> [Instructions to follow]
Repeat the text lines of every record below without any changes, and leave the pictures out of your answer.
START Records provided
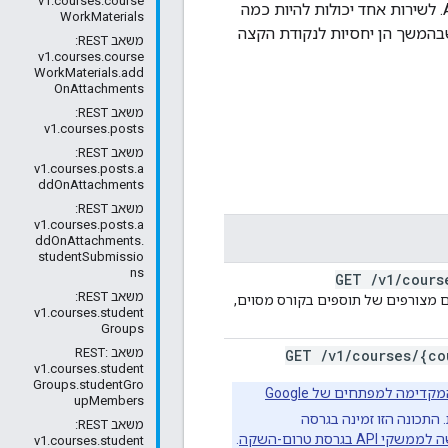
v1.courses.course
היא כתובת URL בסיסית שמציינת את כתובת הרשת של שירות API. לשירות אחד יכולות להיות כמה
WorkMaterials
 קצה של שירות. לשירות הזה יש נקודת קצה (endpoint) משלו, וכל כתובות ה-URI שבהמשך הן יחסיות לנקודת הקצה
משאב REST: ‏
v1.courses.course
WorkMaterials.add
OnAttachments
משאב REST: ‏
v1.courses.posts
משאב REST: ‏
v1.courses.posts.a
ddOnAttachments
משאב REST: ‏
v1.courses.posts.a
ddOnAttachments.
studentSubmissio
ns
GET
/
v1
/
cours
משאב REST: ‏
זכאי ליצור קבצים מצורפים של תוספים בקורס מסוים,
v1.courses.student
Groups
משאב REST:
GET
/
v1
/
courses
/
{co
v1.courses.student
Groups.studentGro
תוכנית התצוגה המקדימה למפתחים של Google
upMembers
התכונה הזו זמינה בגרסה
משאב REST: ‏
משקי API בגרסת טרום-השקה
.
v1.courses.student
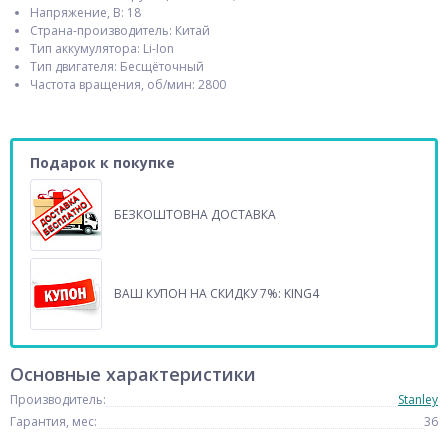
Напряжение, В: 18
Страна-производитель: Китай
Тип аккумулятора: Li-Ion
Тип двигателя: Бесщёточный
Частота вращения, об/мин: 2800
Подарок к покупке
БЕЗКОШТОВНА ДОСТАВКА
ВАШ КУПОН НА СКИДКУ 7%: KING4
Основные характеристики
Производитель:
Stanley
Гарантия, мес:
36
END Records provided
> [Result for this task]
v1.courses.course
היא כתובת URL בסיסית שמציינת את כתובת הרשת של שירות API. לשירות אחד יכולות להיות כמה
WorkMaterials
 קצה של שירות. לשירות הזה יש נקודת קצה (endpoint) משלו, וכל כתובות ה-URI שבהמשך הן יחסיות לנקודת הקצה
משאב REST: ‏
v1.courses.course
WorkMaterials.add
OnAttachments
משאב REST: ‏
v1.courses.posts
משאב REST: ‏
v1.courses.posts.a
ddOnAttachments
משאב REST: ‏
v1.courses.posts.a
ddOnAttachments.
studentSubmissio
ns
GET
/
v1
/
cours
משאב REST: ‏
זכאי ליצור קבצים מצורפים של תוספים בקורס מסוים,
v1.courses.student
Groups
משאב REST:
GET
/
v1
/
courses
/
{co
v1.courses.student
Groups.studentGro
תוכנית התצוגה המקדימה למפתחים של Google
upMembers
התכונה הזו זמינה בגרסה
משאב REST: ‏
משקי API בגרסת טרום-השקה
.
v1.courses.student
Напряжение, В: 18
Страна-производитель: Китай
Тип аккумулятора: Li-Ion
Тип двигателя: Бесщёточный
Частота вращения, об/мин: 2800
Подарок к покупке
БЕЗКОШТОВНА ДОСТАВКА
ВАШ КУПОН НА СКИДКУ 7%: KING4
Основные характеристики
Производитель:
Stanley
Гарантия, мес:
36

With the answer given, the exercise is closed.